WORK REQUEST
Write out every line of the items below word for word, leaving out the pictures.

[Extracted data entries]

______

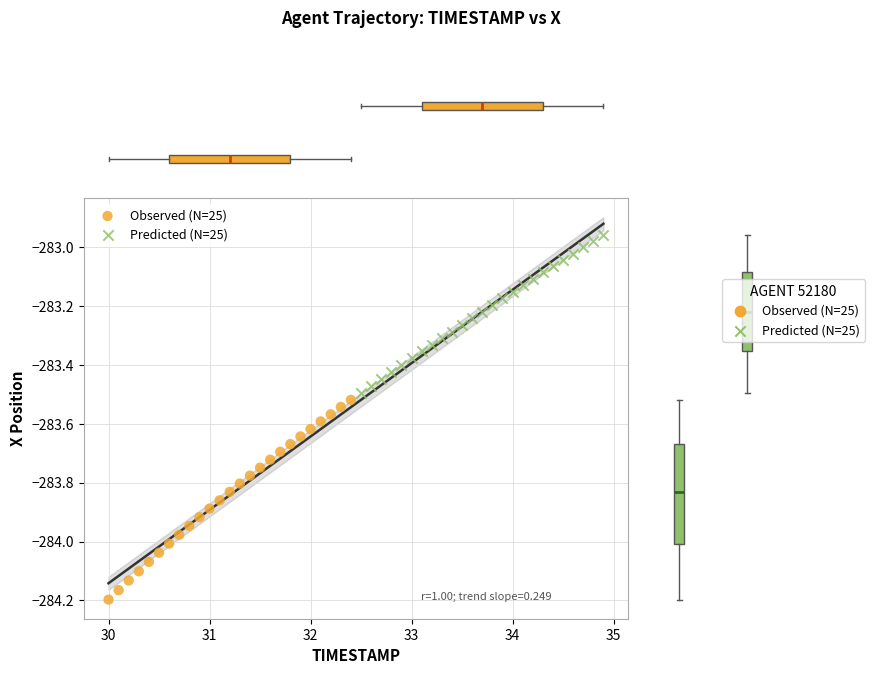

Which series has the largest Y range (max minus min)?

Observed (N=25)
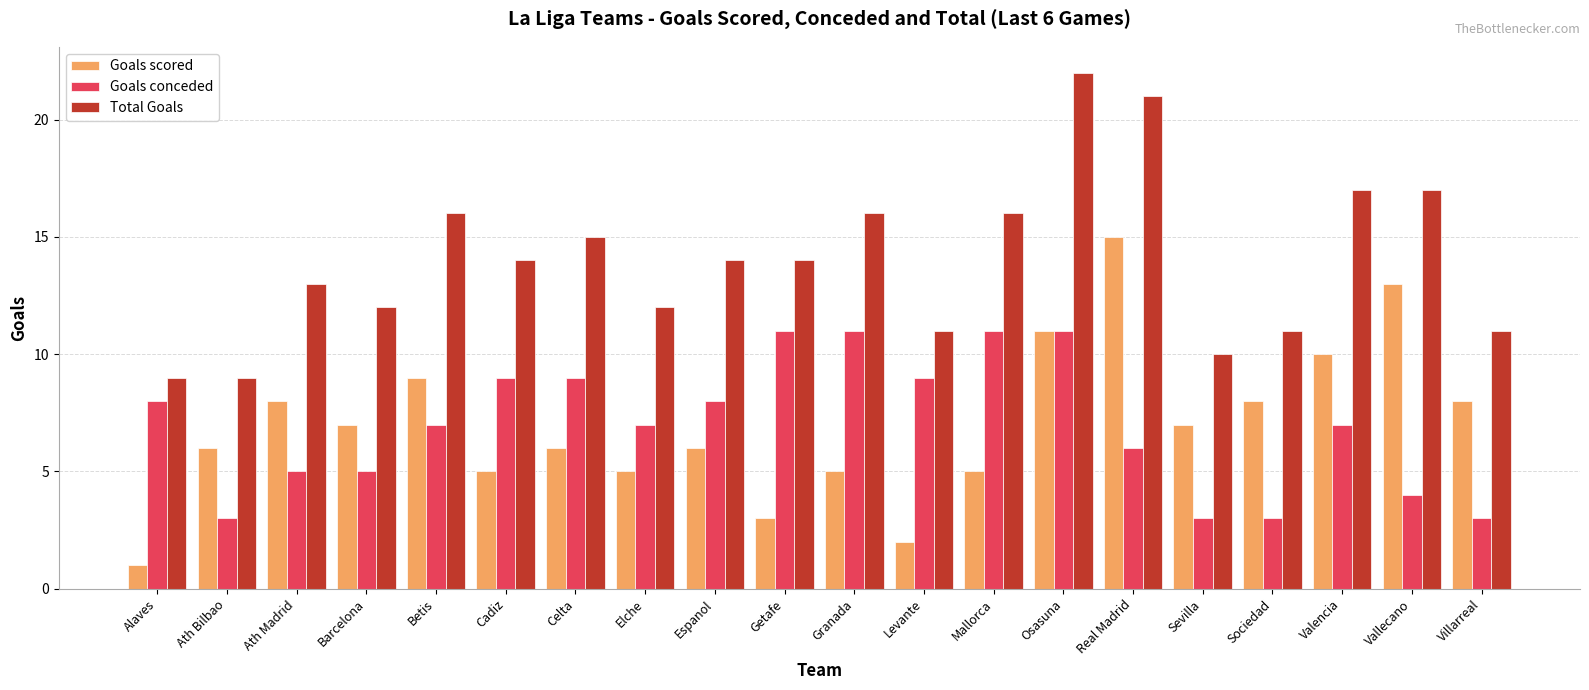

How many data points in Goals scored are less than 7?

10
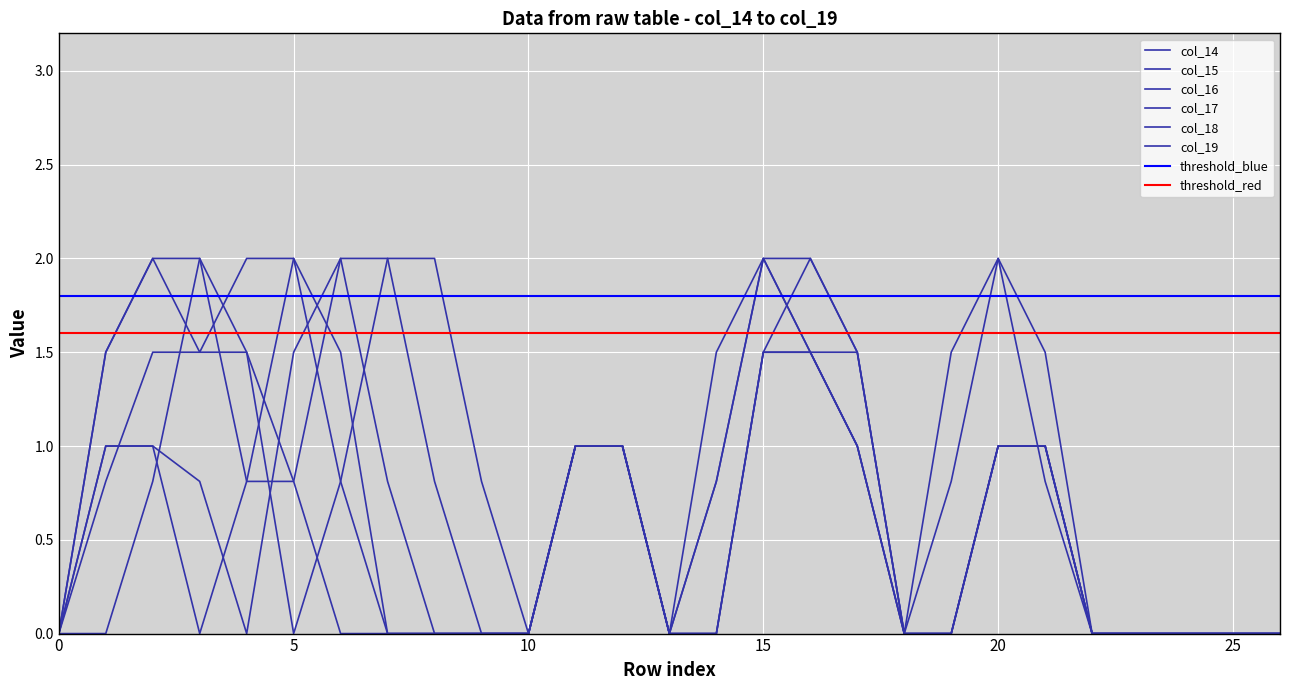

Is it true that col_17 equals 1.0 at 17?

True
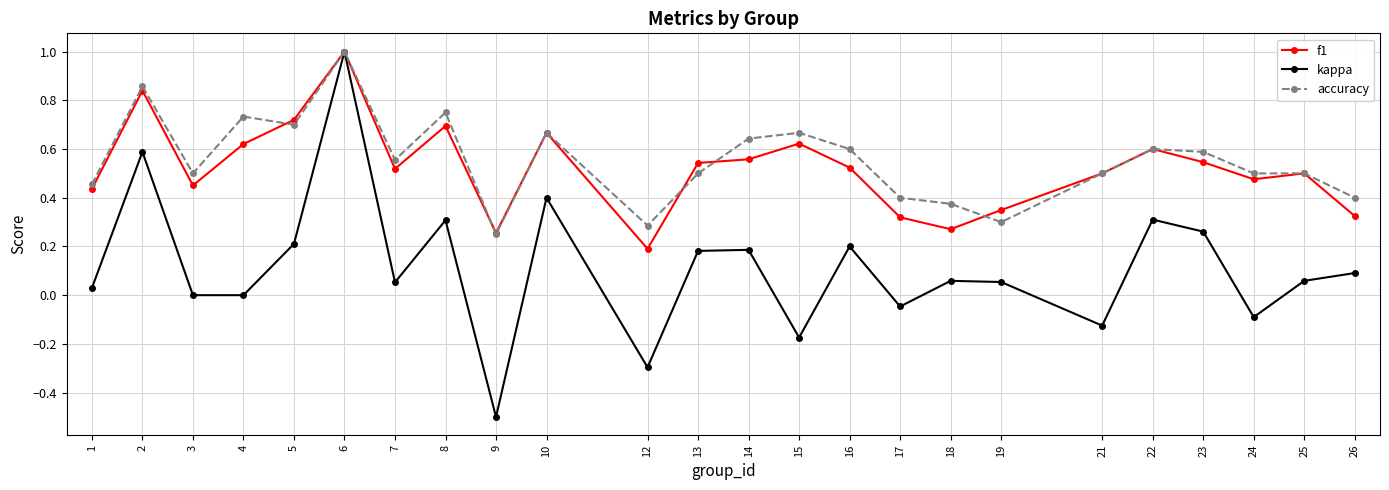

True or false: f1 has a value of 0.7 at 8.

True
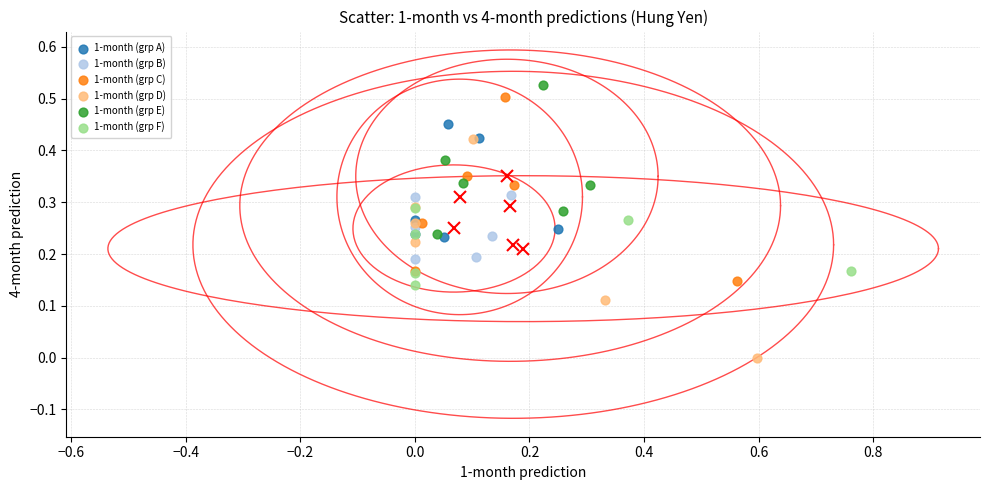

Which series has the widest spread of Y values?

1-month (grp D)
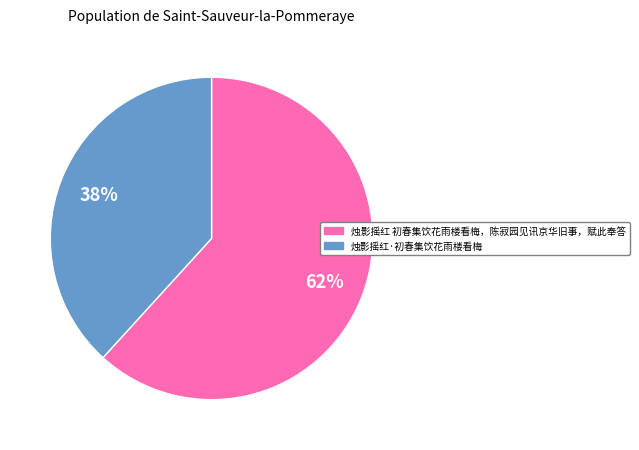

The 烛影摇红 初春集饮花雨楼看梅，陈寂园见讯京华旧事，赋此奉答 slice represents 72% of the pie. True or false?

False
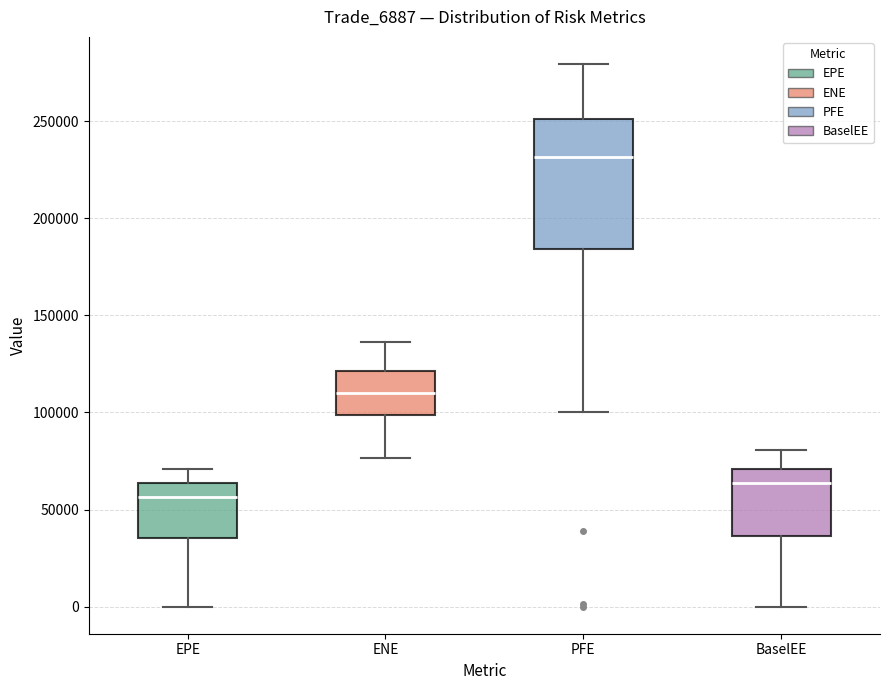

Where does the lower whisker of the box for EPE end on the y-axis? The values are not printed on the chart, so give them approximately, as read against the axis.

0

______

RESPONSE AREA
Which series has the largest Y range (max minus min)?

Observed (N=25)

How many data points in Goals scored are less than 7?

10

Is it true that col_17 equals 1.0 at 17?

True

True or false: f1 has a value of 0.7 at 8.

True

Which series has the widest spread of Y values?

1-month (grp D)

The 烛影摇红 初春集饮花雨楼看梅，陈寂园见讯京华旧事，赋此奉答 slice represents 72% of the pie. True or false?

False

Where does the lower whisker of the box for EPE end on the y-axis? The values are not printed on the chart, so give them approximately, as read against the axis.

0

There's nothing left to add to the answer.